# [Try it]
Reproduction without pictures: print every entry precisely as written.

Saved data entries
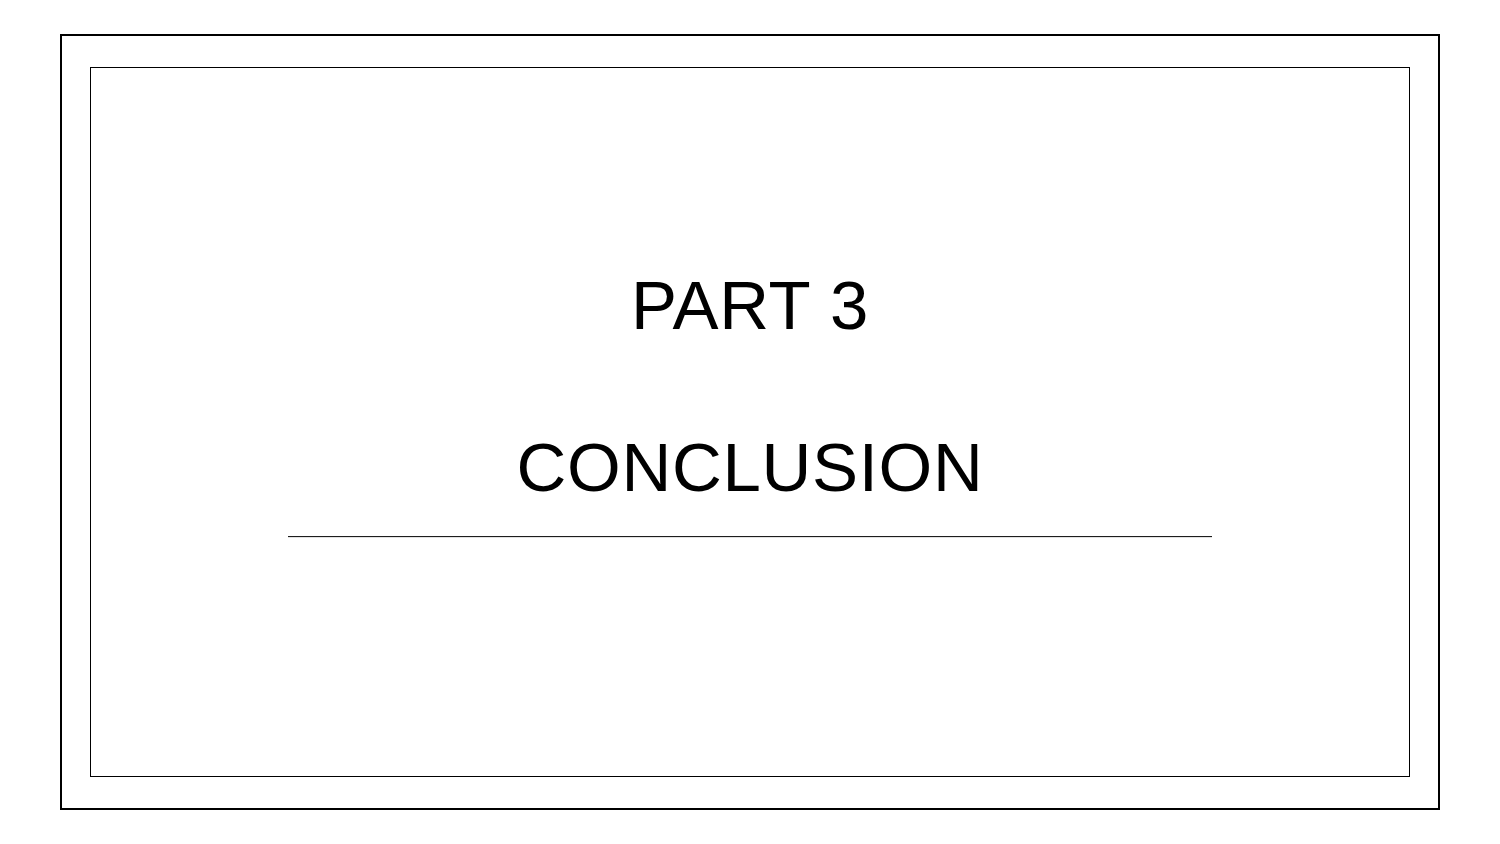PART 3
CONCLUSION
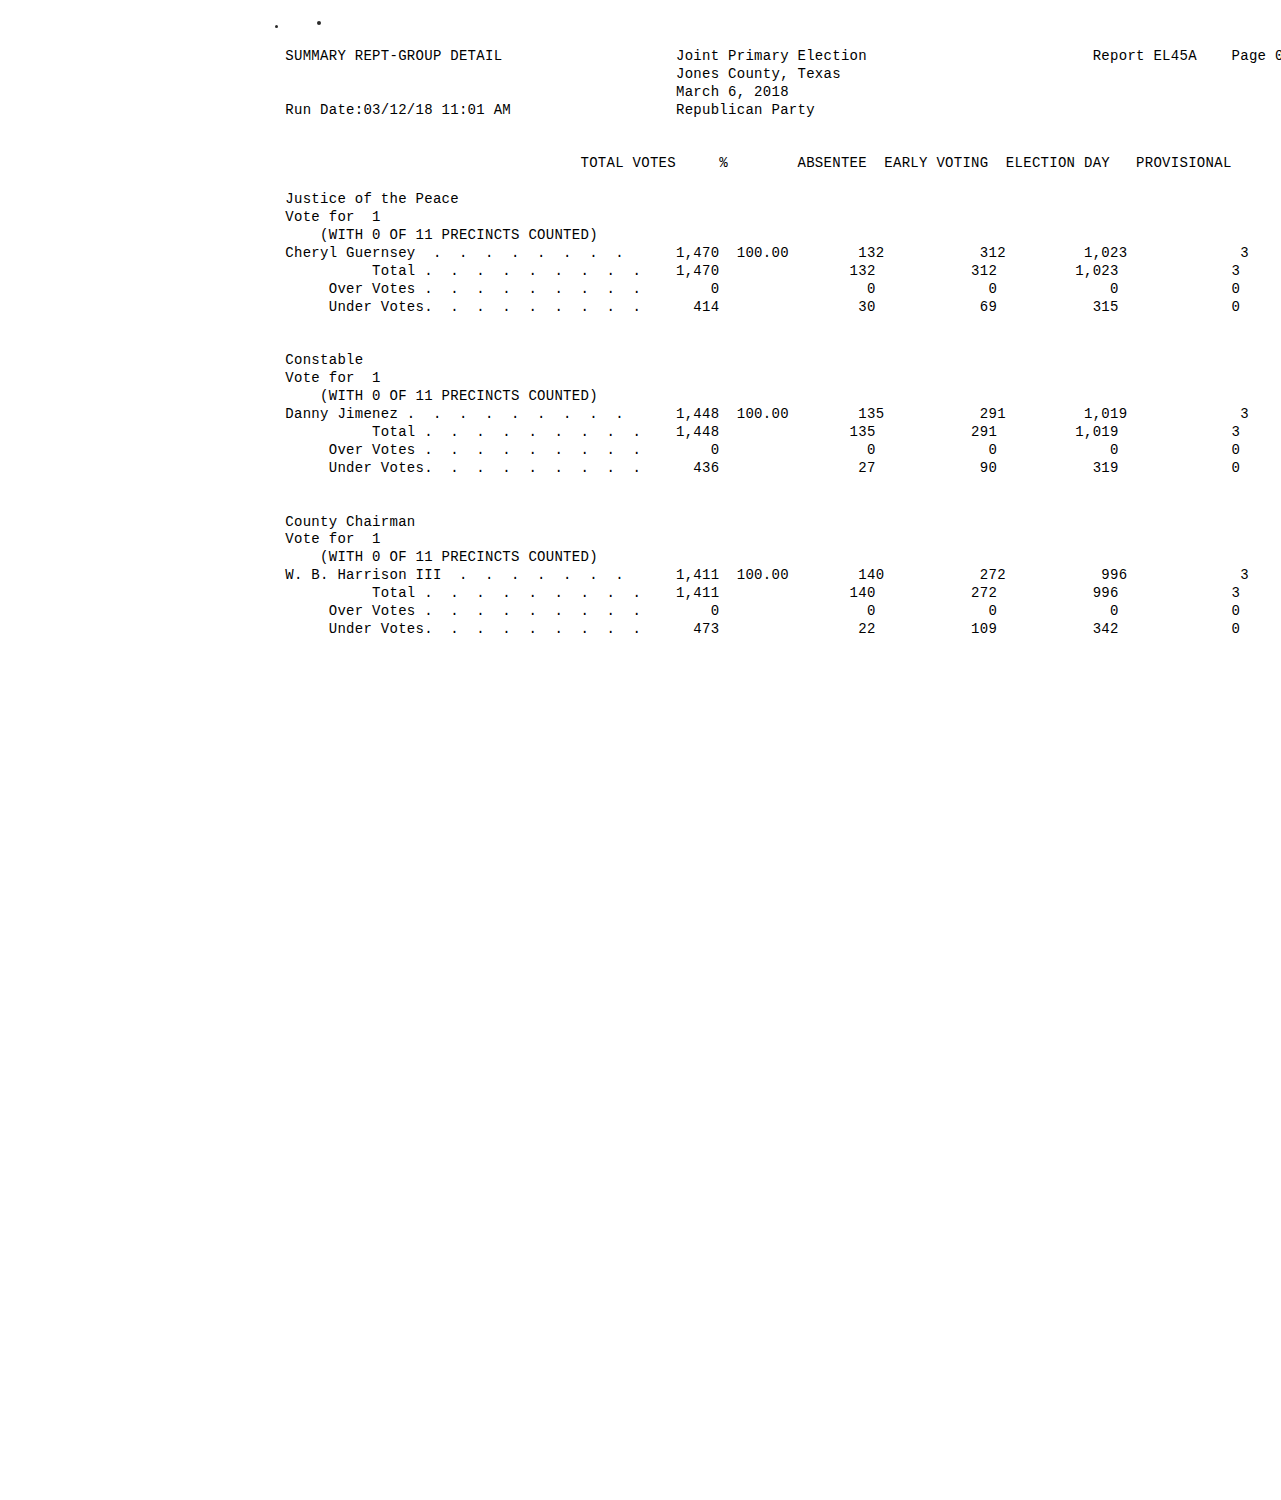SUMMARY REPT-GROUP DETAIL                    Joint Primary Election                          Report EL45A    Page 006
                                             Jones County, Texas
                                             March 6, 2018
Run Date:03/12/18 11:01 AM                   Republican Party


                                  TOTAL VOTES     %        ABSENTEE  EARLY VOTING  ELECTION DAY   PROVISIONAL

Justice of the Peace
Vote for  1
    (WITH 0 OF 11 PRECINCTS COUNTED)
Cheryl Guernsey  .  .  .  .  .  .  .  .      1,470  100.00        132           312         1,023             3
          Total .  .  .  .  .  .  .  .  .    1,470               132           312         1,023             3
     Over Votes .  .  .  .  .  .  .  .  .        0                 0             0             0             0
     Under Votes.  .  .  .  .  .  .  .  .      414                30            69           315             0


Constable
Vote for  1
    (WITH 0 OF 11 PRECINCTS COUNTED)
Danny Jimenez .  .  .  .  .  .  .  .  .      1,448  100.00        135           291         1,019             3
          Total .  .  .  .  .  .  .  .  .    1,448               135           291         1,019             3
     Over Votes .  .  .  .  .  .  .  .  .        0                 0             0             0             0
     Under Votes.  .  .  .  .  .  .  .  .      436                27            90           319             0


County Chairman
Vote for  1
    (WITH 0 OF 11 PRECINCTS COUNTED)
W. B. Harrison III  .  .  .  .  .  .  .      1,411  100.00        140           272           996             3
          Total .  .  .  .  .  .  .  .  .    1,411               140           272           996             3
     Over Votes .  .  .  .  .  .  .  .  .        0                 0             0             0             0
     Under Votes.  .  .  .  .  .  .  .  .      473                22           109           342             0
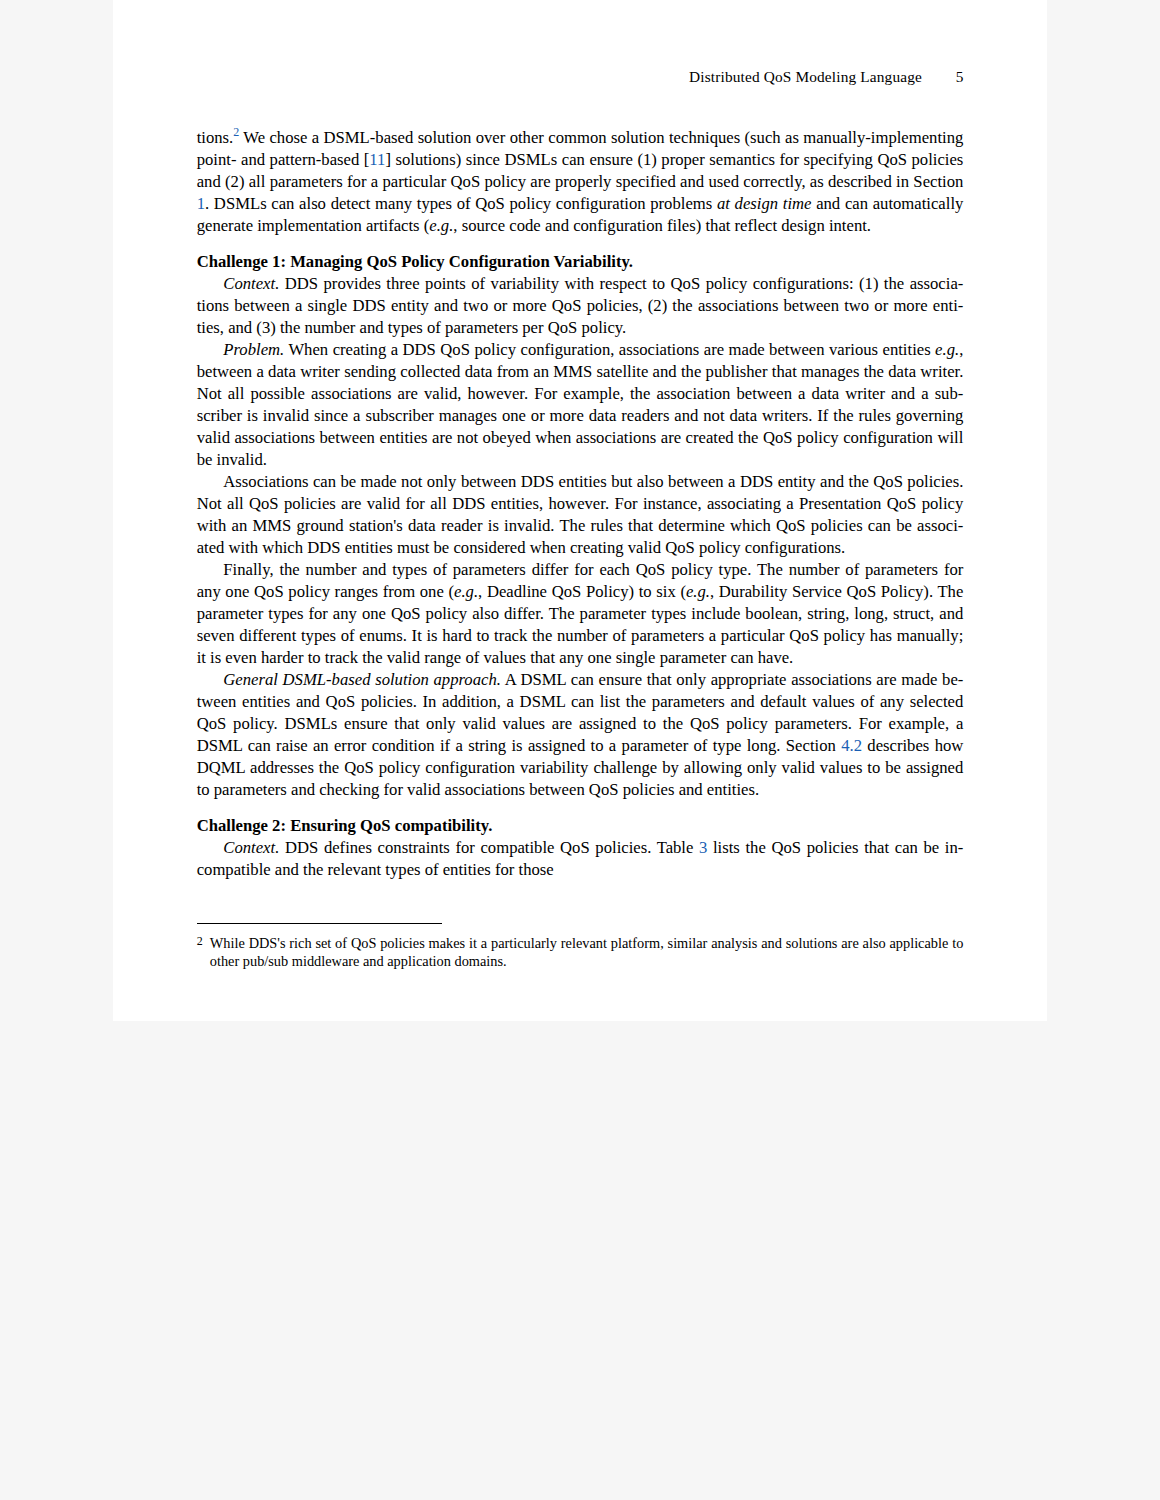Distributed QoS Modeling Language 5
tions.2 We chose a DSML-based solution over other common solution techniques (such as manually-implementing point- and pattern-based [11] solutions) since DSMLs can ensure (1) proper semantics for specifying QoS policies and (2) all parameters for a particular QoS policy are properly specified and used correctly, as described in Section 1. DSMLs can also detect many types of QoS policy configuration problems at design time and can automatically generate implementation artifacts (e.g., source code and configuration files) that reflect design intent.
Challenge 1: Managing QoS Policy Configuration Variability.
Context. DDS provides three points of variability with respect to QoS policy configurations: (1) the associations between a single DDS entity and two or more QoS policies, (2) the associations between two or more entities, and (3) the number and types of parameters per QoS policy.
Problem. When creating a DDS QoS policy configuration, associations are made between various entities e.g., between a data writer sending collected data from an MMS satellite and the publisher that manages the data writer. Not all possible associations are valid, however. For example, the association between a data writer and a subscriber is invalid since a subscriber manages one or more data readers and not data writers. If the rules governing valid associations between entities are not obeyed when associations are created the QoS policy configuration will be invalid.
Associations can be made not only between DDS entities but also between a DDS entity and the QoS policies. Not all QoS policies are valid for all DDS entities, however. For instance, associating a Presentation QoS policy with an MMS ground station's data reader is invalid. The rules that determine which QoS policies can be associated with which DDS entities must be considered when creating valid QoS policy configurations.
Finally, the number and types of parameters differ for each QoS policy type. The number of parameters for any one QoS policy ranges from one (e.g., Deadline QoS Policy) to six (e.g., Durability Service QoS Policy). The parameter types for any one QoS policy also differ. The parameter types include boolean, string, long, struct, and seven different types of enums. It is hard to track the number of parameters a particular QoS policy has manually; it is even harder to track the valid range of values that any one single parameter can have.
General DSML-based solution approach. A DSML can ensure that only appropriate associations are made between entities and QoS policies. In addition, a DSML can list the parameters and default values of any selected QoS policy. DSMLs ensure that only valid values are assigned to the QoS policy parameters. For example, a DSML can raise an error condition if a string is assigned to a parameter of type long. Section 4.2 describes how DQML addresses the QoS policy configuration variability challenge by allowing only valid values to be assigned to parameters and checking for valid associations between QoS policies and entities.
Challenge 2: Ensuring QoS compatibility.
Context. DDS defines constraints for compatible QoS policies. Table 3 lists the QoS policies that can be incompatible and the relevant types of entities for those
2
While DDS's rich set of QoS policies makes it a particularly relevant platform, similar analysis and solutions are also applicable to other pub/sub middleware and application domains.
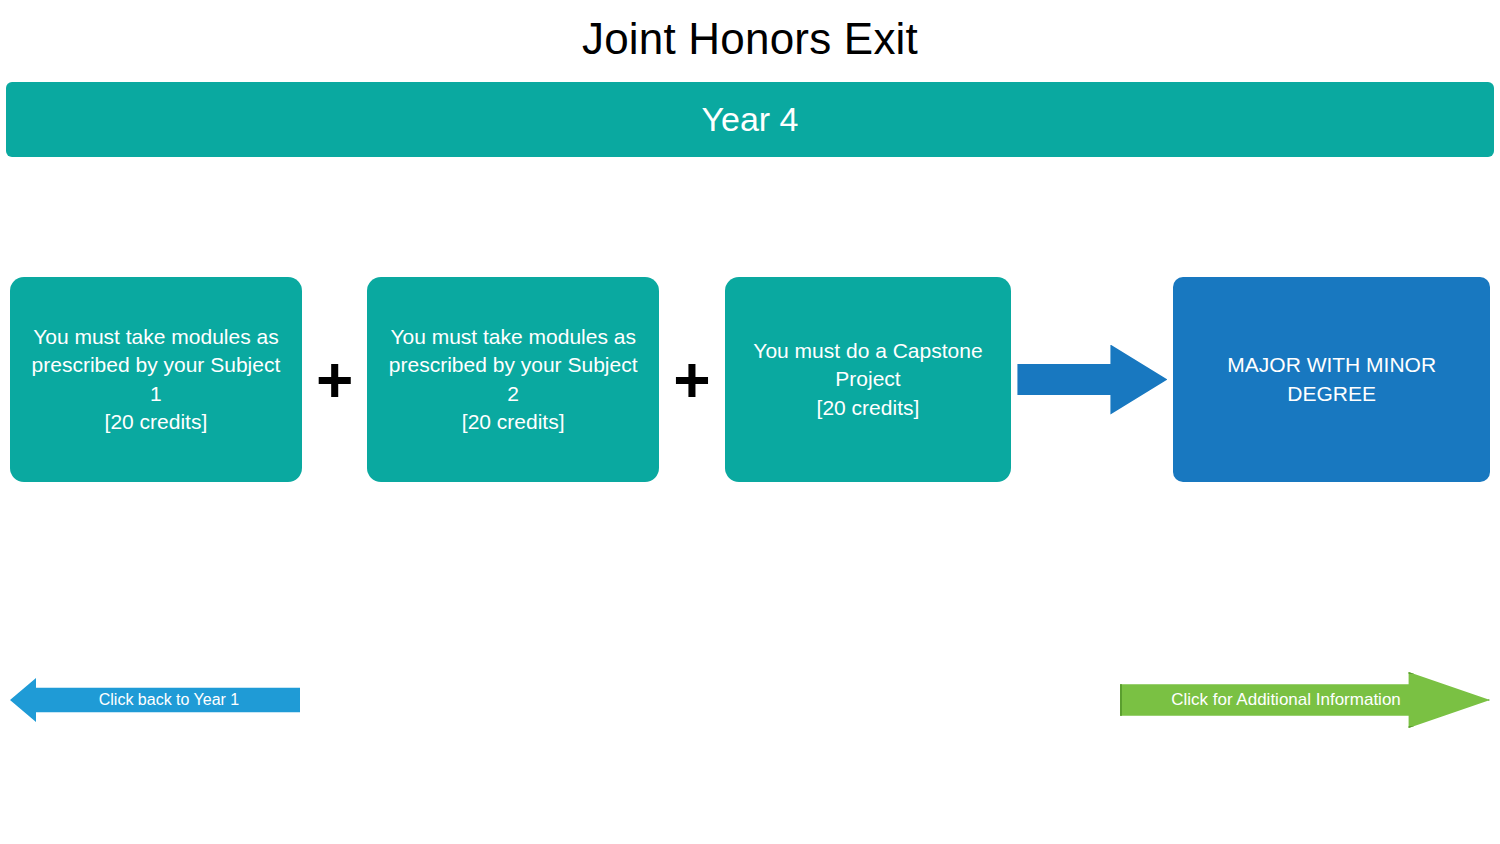Joint Honors Exit
Year 4
You must take modules as prescribed by your Subject 1
[20 credits]
+
You must take modules as prescribed by your Subject 2
[20 credits]
+
You must do a Capstone Project
[20 credits]
MAJOR WITH MINOR DEGREE
Click back to Year 1 Click for Additional Information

# [Exercise response]
PART 3
CONCLUSION
SUMMARY REPT-GROUP DETAIL                    Joint Primary Election                          Report EL45A    Page 006
                                             Jones County, Texas
                                             March 6, 2018
Run Date:03/12/18 11:01 AM                   Republican Party


                                  TOTAL VOTES     %        ABSENTEE  EARLY VOTING  ELECTION DAY   PROVISIONAL

Justice of the Peace
Vote for  1
    (WITH 0 OF 11 PRECINCTS COUNTED)
Cheryl Guernsey  .  .  .  .  .  .  .  .      1,470  100.00        132           312         1,023             3
          Total .  .  .  .  .  .  .  .  .    1,470               132           312         1,023             3
     Over Votes .  .  .  .  .  .  .  .  .        0                 0             0             0             0
     Under Votes.  .  .  .  .  .  .  .  .      414                30            69           315             0


Constable
Vote for  1
    (WITH 0 OF 11 PRECINCTS COUNTED)
Danny Jimenez .  .  .  .  .  .  .  .  .      1,448  100.00        135           291         1,019             3
          Total .  .  .  .  .  .  .  .  .    1,448               135           291         1,019             3
     Over Votes .  .  .  .  .  .  .  .  .        0                 0             0             0             0
     Under Votes.  .  .  .  .  .  .  .  .      436                27            90           319             0


County Chairman
Vote for  1
    (WITH 0 OF 11 PRECINCTS COUNTED)
W. B. Harrison III  .  .  .  .  .  .  .      1,411  100.00        140           272           996             3
          Total .  .  .  .  .  .  .  .  .    1,411               140           272           996             3
     Over Votes .  .  .  .  .  .  .  .  .        0                 0             0             0             0
     Under Votes.  .  .  .  .  .  .  .  .      473                22           109           342             0
Distributed QoS Modeling Language 5
tions.2 We chose a DSML-based solution over other common solution techniques (such as manually-implementing point- and pattern-based [11] solutions) since DSMLs can ensure (1) proper semantics for specifying QoS policies and (2) all parameters for a particular QoS policy are properly specified and used correctly, as described in Section 1. DSMLs can also detect many types of QoS policy configuration problems at design time and can automatically generate implementation artifacts (e.g., source code and configuration files) that reflect design intent.
Challenge 1: Managing QoS Policy Configuration Variability.
Context. DDS provides three points of variability with respect to QoS policy configurations: (1) the associations between a single DDS entity and two or more QoS policies, (2) the associations between two or more entities, and (3) the number and types of parameters per QoS policy.
Problem. When creating a DDS QoS policy configuration, associations are made between various entities e.g., between a data writer sending collected data from an MMS satellite and the publisher that manages the data writer. Not all possible associations are valid, however. For example, the association between a data writer and a subscriber is invalid since a subscriber manages one or more data readers and not data writers. If the rules governing valid associations between entities are not obeyed when associations are created the QoS policy configuration will be invalid.
Associations can be made not only between DDS entities but also between a DDS entity and the QoS policies. Not all QoS policies are valid for all DDS entities, however. For instance, associating a Presentation QoS policy with an MMS ground station's data reader is invalid. The rules that determine which QoS policies can be associated with which DDS entities must be considered when creating valid QoS policy configurations.
Finally, the number and types of parameters differ for each QoS policy type. The number of parameters for any one QoS policy ranges from one (e.g., Deadline QoS Policy) to six (e.g., Durability Service QoS Policy). The parameter types for any one QoS policy also differ. The parameter types include boolean, string, long, struct, and seven different types of enums. It is hard to track the number of parameters a particular QoS policy has manually; it is even harder to track the valid range of values that any one single parameter can have.
General DSML-based solution approach. A DSML can ensure that only appropriate associations are made between entities and QoS policies. In addition, a DSML can list the parameters and default values of any selected QoS policy. DSMLs ensure that only valid values are assigned to the QoS policy parameters. For example, a DSML can raise an error condition if a string is assigned to a parameter of type long. Section 4.2 describes how DQML addresses the QoS policy configuration variability challenge by allowing only valid values to be assigned to parameters and checking for valid associations between QoS policies and entities.
Challenge 2: Ensuring QoS compatibility.
Context. DDS defines constraints for compatible QoS policies. Table 3 lists the QoS policies that can be incompatible and the relevant types of entities for those
2
While DDS's rich set of QoS policies makes it a particularly relevant platform, similar analysis and solutions are also applicable to other pub/sub middleware and application domains.
Joint Honors Exit
Year 4
You must take modules as prescribed by your Subject 1
[20 credits]
+
You must take modules as prescribed by your Subject 2
[20 credits]
+
You must do a Capstone Project
[20 credits]
MAJOR WITH MINOR DEGREE
Click back to Year 1 Click for Additional Information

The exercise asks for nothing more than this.